» Selected extract:
----

A similar process, though this time benign, appears in John Barnes’ A Million Open Doors, in which the dead live through clones electronically given the personalities of their deceased parent. [9]

McAuley, the founder of Rhibofunk/Gene Punk, was a biologist before becoming a professional SF writer, and has admitted on Radio 3 that in his novels he was deliberately trying to do for the biological sciences what William Gibson, Bruce Sterling and the Mirror Shades crowd had done for computers. Thus, in Fairyland and Red Dust, he depicted the squalid underside of decaying future worlds where, instead of hacking machine code, people cut and paste their own genomes in grimy back street salons, and nanotech viruses stalk the wetware processors of human brains like those of computers.
 
 

In all of this there is a very strong streak of messianism, apotheosis and apocalypticism little different, except in its technological underpinnings, from the more conventionally supernatural treatment of such themes elsewhere in fantasy and horror literature, and which frequently includes motifs and images from Christianity, as well as other religions. Both Gibson’s Neuromancer and McAuley’s Red Dust end in an apotheosis. [10] In the first, the hero’s shadowy A.I. employer. Wintermute, unites with its Brazilian counterpart, Neuromancer, to form a single intelligence which expands into Cyberspace; only, it is hinted in later books, to fragment into separate autonomous intelligences which take on the personae of Voodoo gods.

At the end of Red Dust, it is the hero, Wei Lee, who himself achieves this elevation to divinity, as, despite the murder of his physical body, he defeats the Emperor in Cyberspace to become the new, benevolent virtual ruler of Martian Information Space, effecting democratic reforms in its structure before planning his reincarnation in the body of a boy seeded with his memories by nanotech viruses. If the messianism in the Matrix and its subsequent outing was considered excessive by some, then it’s fairly certain they probably wouldn’t enjoy Red Dust: Wei Lee himself is revealed at the end to be a genetic construct, planned from before his birth to receive the viruses which would destroy the corrupted Emperor and the tyrannous human elite who serve it.

----

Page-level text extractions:

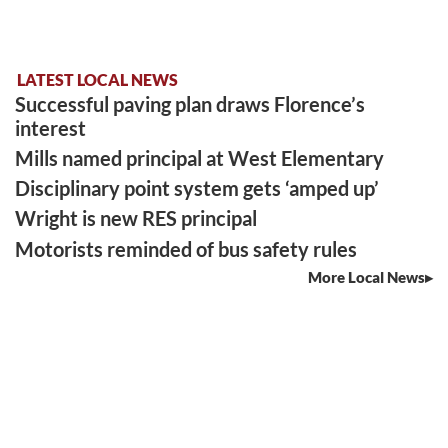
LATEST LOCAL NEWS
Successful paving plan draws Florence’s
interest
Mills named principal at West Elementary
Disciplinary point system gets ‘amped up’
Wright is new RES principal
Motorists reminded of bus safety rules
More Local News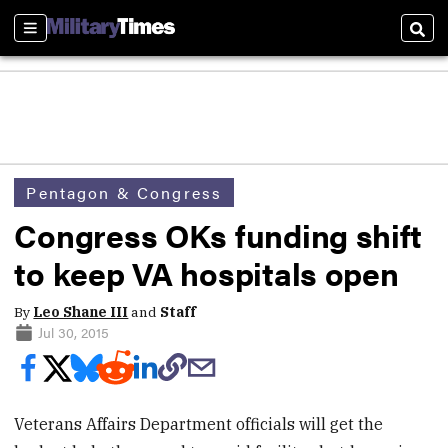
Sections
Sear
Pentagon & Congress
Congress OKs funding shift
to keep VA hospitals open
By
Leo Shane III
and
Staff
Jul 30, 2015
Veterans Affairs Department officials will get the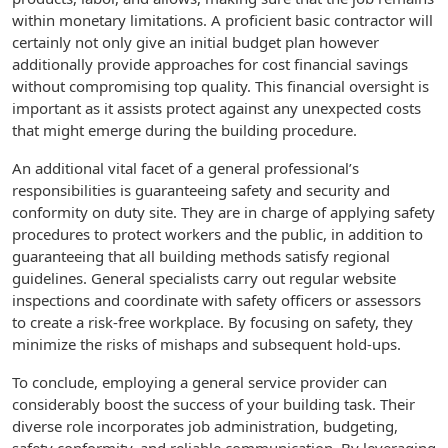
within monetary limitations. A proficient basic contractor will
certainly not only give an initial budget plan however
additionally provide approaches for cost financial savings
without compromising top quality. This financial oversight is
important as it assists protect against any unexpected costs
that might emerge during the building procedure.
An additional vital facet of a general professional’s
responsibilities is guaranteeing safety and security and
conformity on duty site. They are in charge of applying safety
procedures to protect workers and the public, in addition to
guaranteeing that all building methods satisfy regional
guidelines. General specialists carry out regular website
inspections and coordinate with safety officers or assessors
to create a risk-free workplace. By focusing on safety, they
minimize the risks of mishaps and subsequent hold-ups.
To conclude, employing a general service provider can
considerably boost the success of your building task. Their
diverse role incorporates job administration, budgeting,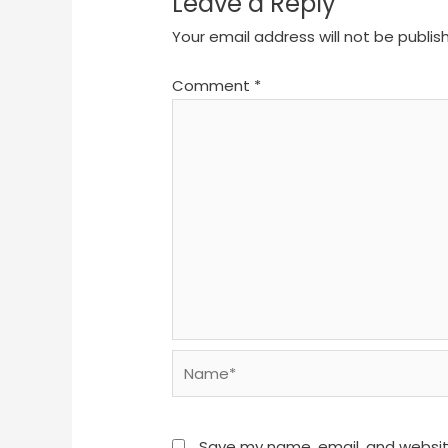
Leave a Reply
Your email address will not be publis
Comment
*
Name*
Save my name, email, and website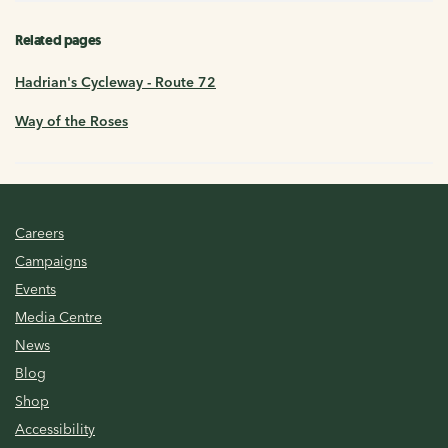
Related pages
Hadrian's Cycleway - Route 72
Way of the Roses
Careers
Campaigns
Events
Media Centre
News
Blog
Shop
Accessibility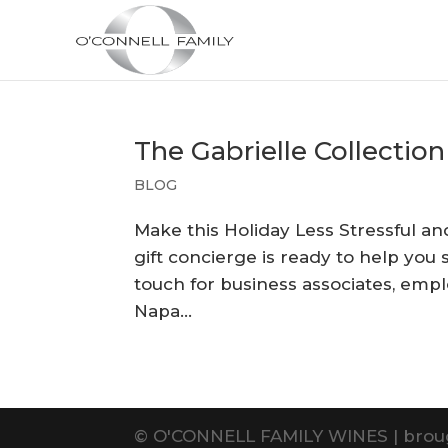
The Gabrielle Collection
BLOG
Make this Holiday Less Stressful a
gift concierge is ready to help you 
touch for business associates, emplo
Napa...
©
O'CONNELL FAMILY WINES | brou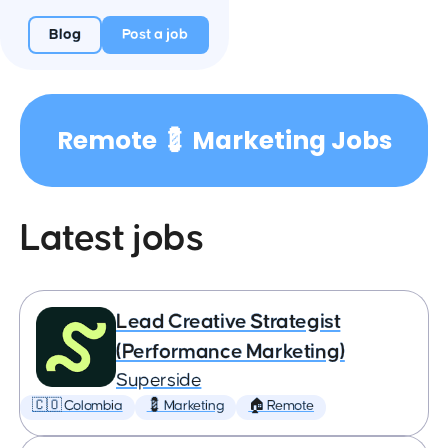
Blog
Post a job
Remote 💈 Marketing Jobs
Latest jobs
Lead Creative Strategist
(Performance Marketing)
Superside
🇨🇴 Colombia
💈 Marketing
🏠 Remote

----

» What the exercise asks:
Carry on the essay about messianic themes in cyberpunk and biological science fiction, starting right after its last sentence.

» Output for this exercise:
Lee himself is guided in his quest by the Virtual recreation of Elvis Presley, one aspect of a monad of personalities downloaded and adopted by a gestalt community of self-replicating probes in the Jovian atmosphere. This benign machine intelligence instead has incorporated aspects of the lives of Orpheus and Jesus into its persona, and in the end appears to Lee in cyberspace as Elvis driven in a pink Cadillac by Christ himself.

While it’s a slightly blasphemous handling of the person of Christ, it is a good illustration of the way the new scientific religious sensibility at the end of the 20th century was swift to adopt older, traditional religious beliefs and imagery. As such, it is only a stone’s throw from notions of Christ as an ascended Master living on Venus with Aetherius, or hearing the voice of God Himself in a UFO piloted by Quazgaa.

Elsewhere in the fantasy canon authors satisfy themselves with their heroes undergoing a Christlike passion before destroying their enemies and passing on, like Brian Lumley’s Harry Keogh in the last Necroscope book. Deadspawn. [11] Now afflicted by vampirism himself, Keogh is crucified by his vampire enemy Shaitan – who obviously has more than a passing resemblance to the Judaeo-Christian Satan and Muslim Shaytan – before destroying him in an explosion. Keogh’s then disembodied spirit is praised by one of the lower guardian intelligences of the Cosmos, and rewarded with reincarnation throughout the worlds of the multiverse in all of which he will retain the memory of his previous existence.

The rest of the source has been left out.